OTC painkiller use during pregnancy tied to adverse infant outcomes

Pearl Toh
24 Jul 2021
OTC painkiller use during pregnancy tied to adverse infant outcomes

Use of over-the-counter (OTC) painkillers during pregnancy is associated with an increased risk of adverse neonatal outcomes, suggests a large retrospective study presented at ESHRE 2021.

“[Our findings] indicate that healthcare guidance for pregnant women [regarding the use of common painkillers] should be reassessed,” said lead author Dr Aikaterini Zafeiri from the University of Aberdeen in Aberdeen, UK.

In the retrospective cohort study, data from 151,141 singleton pregnancies in the Aberdeen Maternity and Neonatal Databank were analysed. Exposure to five common painkillers, including aspirin, paracetamol, and non-steroidal anti-inflammatory drugs (NSAIDs) such as diclofenac, ibuprofen, and naproxen, either alone or in combination during pregnancy was extracted from medical records. [ESHRE 2021, abstract P-732]

Overall, the researchers found that almost one out of three women (29 percent) in the cohort had used OTC analgesics during pregnancy. Moreover, there is a trend towards increasing use over the 30 years of study period, with the prevalence of analgesic use doubled to 60 percent in the last 7 years of study period.

In addition, a large proportion of the women who reported using analgesics during pregnancy had done so during the first 12 weeks after conception (84 percent), rather than using analgesics in late pregnancy or after labour.  

“A high percentage of pregnant women use OTC analgesics during pregnancy globally,” noted Zafeiri. “Some of these compounds such as paracetamol are considered safe to use, while contraindications exist for others, such as NSAIDs use beyond gestational week 30.”

“[However,] current evidence regarding the safety of use during pregnancy in humans has been largely conflicting,” noted the researchers, who pointed out that many of the studies were limited by small cohorts, short duration of study, or residual cofounding bias.

In the retrospective cohort, exposure to any of the five analgesics, either as a single agent or in combination, was associated with increased risk of adverse neonatal outcomes. These included neural tube defects (adjusted odds ratio [OR], 1.64), admission to a neonatal unit (aOR, 1.57), neonatal death (aOR, 1.56), premature delivery (aOR, 1.50), and APGAR score of <7 at 5 minutes (aOR, 1.48).
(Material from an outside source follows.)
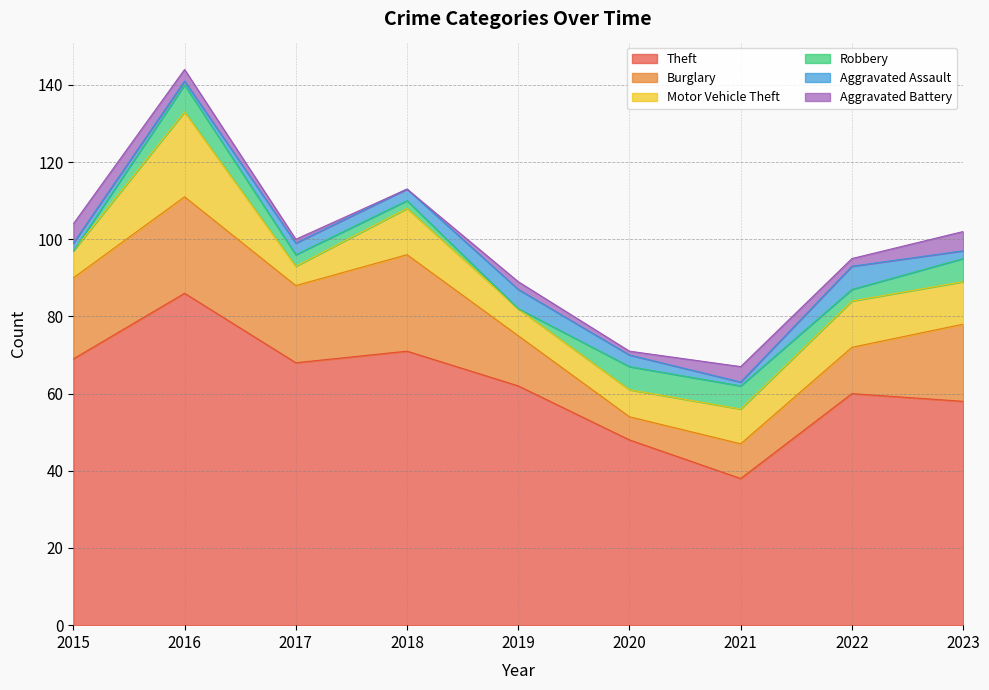

How many data points in Burglary are less than 20?

4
Other outcomes that were adversely affected included stillbirth (aOR, 1.33), infant birthweight <2.5kg (aOR, 1.28), hypospadias (aOR, 1.27), APGAR score of <7 at 1 minute (aOR, 1.18), and birth weight of >4kg (aOR, 1.09).
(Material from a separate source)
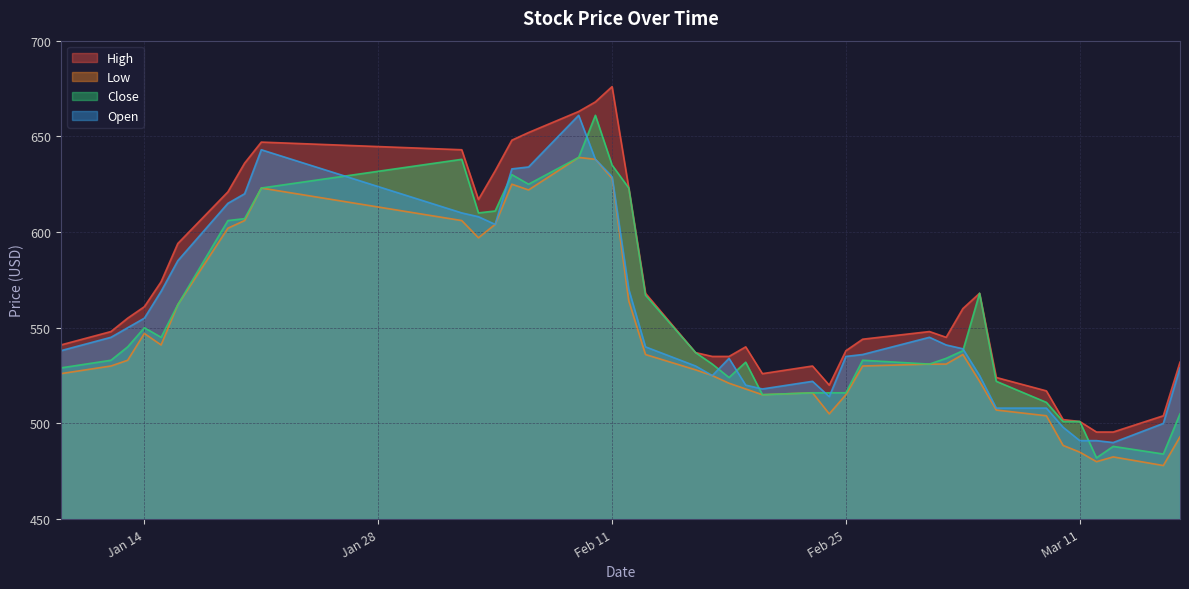

How many lines are shown in the chart?

4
When the analgesic was analysed individually as a class, the associations between paracetamol use alone during pregnancy with neural tube defects, high birth weight, and hypospadias were not significant.

By contrast, exposure to diclofenac during pregnancy was, instead, associated with significantly reduced risk of stillbirth (aOR, 0.59, 95 percent confidence interval [CI], 0.41–0.87). The protective effect, according to the researchers, may be due to the stronger anti-inflammatory properties of diclofenac than the other NSAIDs.

Given the rampant availability of information on these drugs through the internet — which may be inaccurate, the ease of access to these common painkillers raises safety concerns, said Zafeiri. “This is especially when misinformed or partially-informed self-medication decisions are taken during pregnancy.”